• [SELECTED TEXT]
§

Each network library contains submodule for saving the trained networks. Each instance saves in a .pt file the following:

  • model’s state_dict: the network parameters learned through optimization/minimization during training,

  • model’s topo_dict: the list of network hyperparameters needed to initialize the same architecture.

This follows standard PyTorch practice; instead of saving massive trained networks, the pickled weights may simply be loaded into a freshly created network.

[14]:
msdnet_model.save_network_parameters("this_msdnet.pt")
smsnet_model.save_network_parameters("this_smsnet.pt")
tunet_model.save_network_parameters("this_tunet.pt")

Load networks from file

Each network library loads in the .pt file containing architecture-governing hyperparameters and learned weights.

[15]:
copy_msdnet = msdnet.MSDNetwork_from_file("this_msdnet.pt")
copy_smsnet = smsnet.SMSNetwork_from_file("this_smsnet.pt")
copy_tunet = tunet.TUNetwork_from_file("this_tunet.pt")

Verify loaded networks

Network copies are loaded from file and checked against the originals.

[16]:
with torch.no_grad():
    r1 = msdnet_model(test_x)
    r2 = copy_msdnet(test_x)
delta = r1-r2
assert torch.max(torch.abs(delta)) < 1e-8
[17]:
with torch.no_grad():
    r1 = smsnet_model(test_x)
    r2 = copy_smsnet(test_x)
delta = r1-r2
assert torch.max(torch.abs(delta)) < 1e-8
[18]:
with torch.no_grad():
    r1 = tunet_model(test_x)
    r2 = copy_tunet(test_x)
delta = r1-r2
assert torch.max(torch.abs(delta)) < 1e-8

§

• [AVAILABLE DATA]
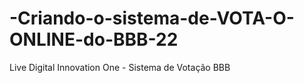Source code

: # -Criando-o-sistema-de-VOTA-O-ONLINE-do-BBB-22
Live Digital Innovation One - Sistema de Votação BBB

§

• [TASKS]
- a) Translate this sentence from the text on saving and loading networks into Spanish: "Network copies are loaded from file and checked against the originals."
- b) Reproduce word for word the part of the text on saving and loading networks that begins at the words "Each network library contains" and stops after "the same architecture.".

• [ANSWERS PER TASK]
- a) Las copias de las redes se cargan desde el archivo y se comparan con las originales.

- b)
Each network library contains submodule for saving the trained networks. Each instance saves in a .pt file the following:

  • model’s state_dict: the network parameters learned through optimization/minimization during training,

  • model’s topo_dict: the list of network hyperparameters needed to initialize the same architecture.